Source excerpt:
○ ○ ○ ○ ○

Re: Birdwatcher II, others being built? Foam details...

--- Inbolger@yahoogroups.com, Rick Bedard <sctree@y...> wrote:
> Yep, been my experience that no air voids can be allowed between
ply and foam, or rot will find it's way. That is, unless you
intentionally keep them separate and allow for air circulation and
drainage between the foam and ply. Either way, epoxy coat the ply
first!


I wonder if Dave Carnell's preservative technique (borax and boric
acid in ethylene glycol - see MAIB 8/15/2004 p26) wouldn't work well
in the foam/ply sandwich construction. I am thinking of treating
the interior surfaces of all the wood, letting the treatment dry,
then gluing all together. Epoxy seal the outside. It seems that
there is little chance of the treatment being washed away if the
outside surfaces are reasonably sealed. Any water drawn in as vapor
is likely to leave the same way, leaving the glycol and/or borates
behind.

I have a Birdwatcher under construction. Mine will be mostly BW 1,
with a few details borrowed from BW 2 where they suit me. I was
planning on the foam sandwich hull side panels until I saw the
reports of rot here. With the preservative treatment, I think it
stands a good chance.

○ ○ ○ ○ ○

Stored records:
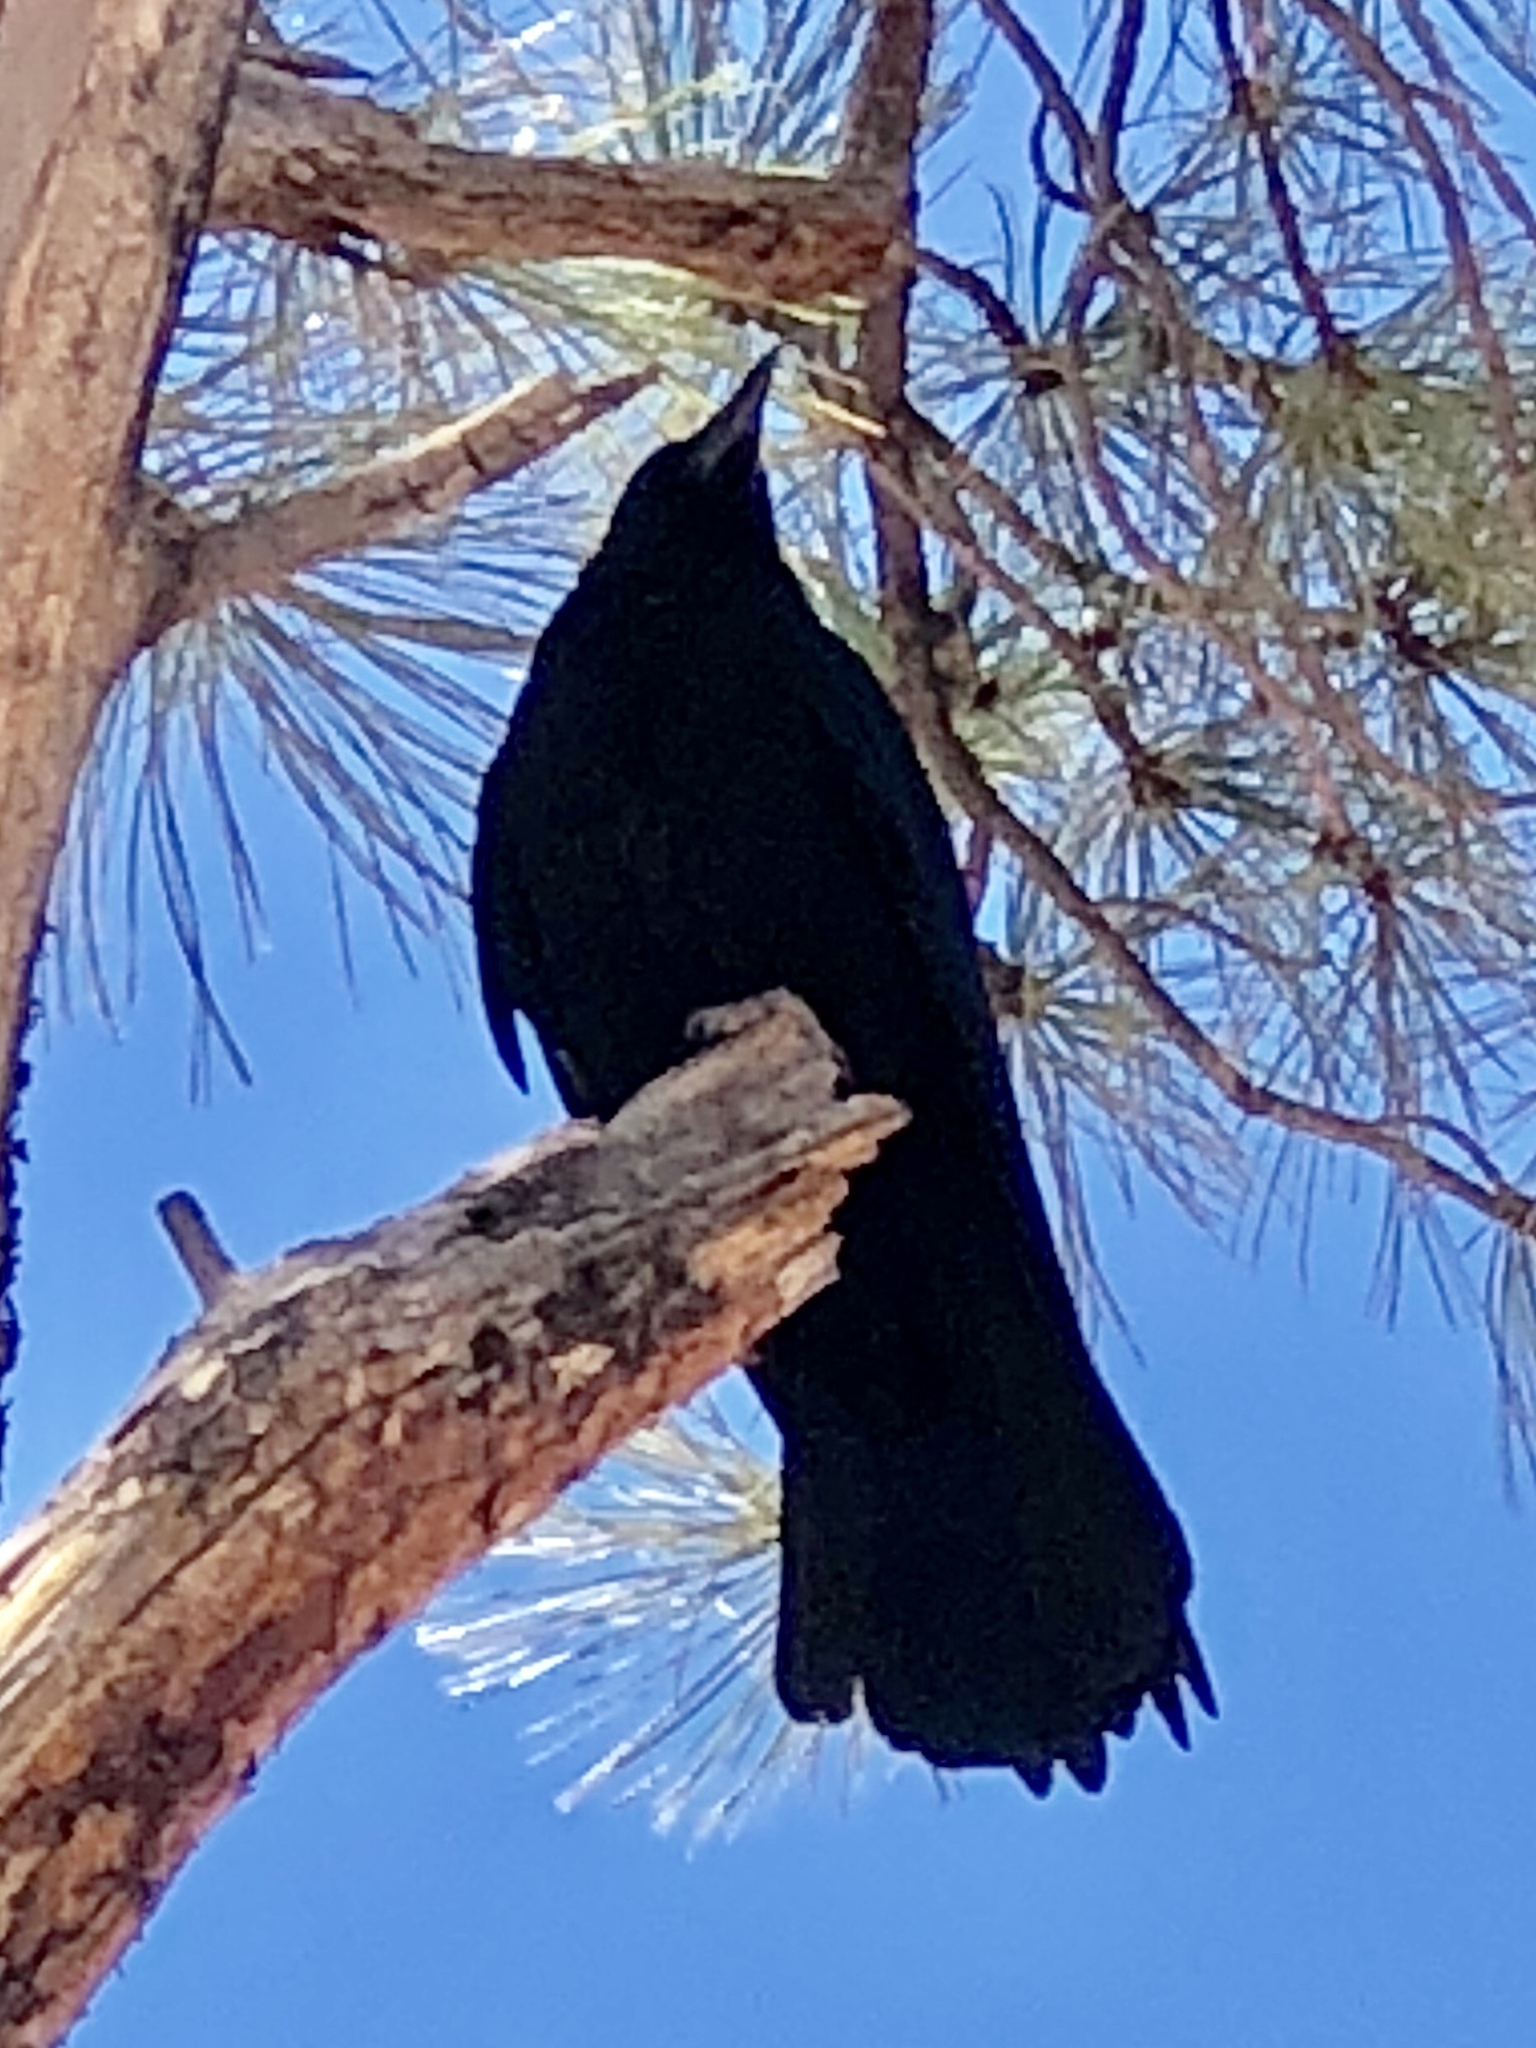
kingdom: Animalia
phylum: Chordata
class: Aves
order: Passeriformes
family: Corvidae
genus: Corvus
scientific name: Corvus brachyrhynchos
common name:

○ ○ ○ ○ ○

Job A: According to the Birdwatcher forum post, what does Dave Carnell's preservative consist of?
Job B: Continue the Birdwatcher forum post from its last sentence.
The listing has no connection to the Birdwatcher forum post.

Exercise response A: Borax and boric acid in ethylene glycol.

Exercise response B:
Doug
Yep, been my experience that no air voids can be allowed between ply and foam, or rot will find it's way. That is, unless you intentionally keep them separate and allow for air circulation and drainage between the foam and ply. Either way, epoxy coat the ply first! I've seen white foam that tends to get pulled apart if bonded on both sides and the panel stressed. I've been told, but haven't seen it proven that the pink or blue is much better at staying intact... I'll be using pink foam held away from the plywood hull sides by fiberglass vertical spacer battens. I'll get zero added structural strength, however I'm only looking for insulation and floatation.

Rick

Peter Lenihan <peterlenihan@...> wrote:

--- Inbolger@yahoogroups.com, Bruce Hallman <bruce@h...> wrote:
> > 1)The foam MUST be thoroughly glued to the plywood panels
> > Peter Lenihan
>
> What glue did you use?

Hi Bruce,

Haven't begun the insulation just yet but Bolger does specify
setting the Styrofoam onto a well thickened,evenly spread,layer of
epoxy.
A couple of folks around these parts,think this route too
expensive and are suggesting I go with a proven construction grade
adhessive specically designed for attaching foam to
wood,steel,concrete etc...
I'll be writing Bolger before the month is out and will seek
clarification/opinion on the justification for epoxy along with
viable,less costly alternative.Stay tuned... :-)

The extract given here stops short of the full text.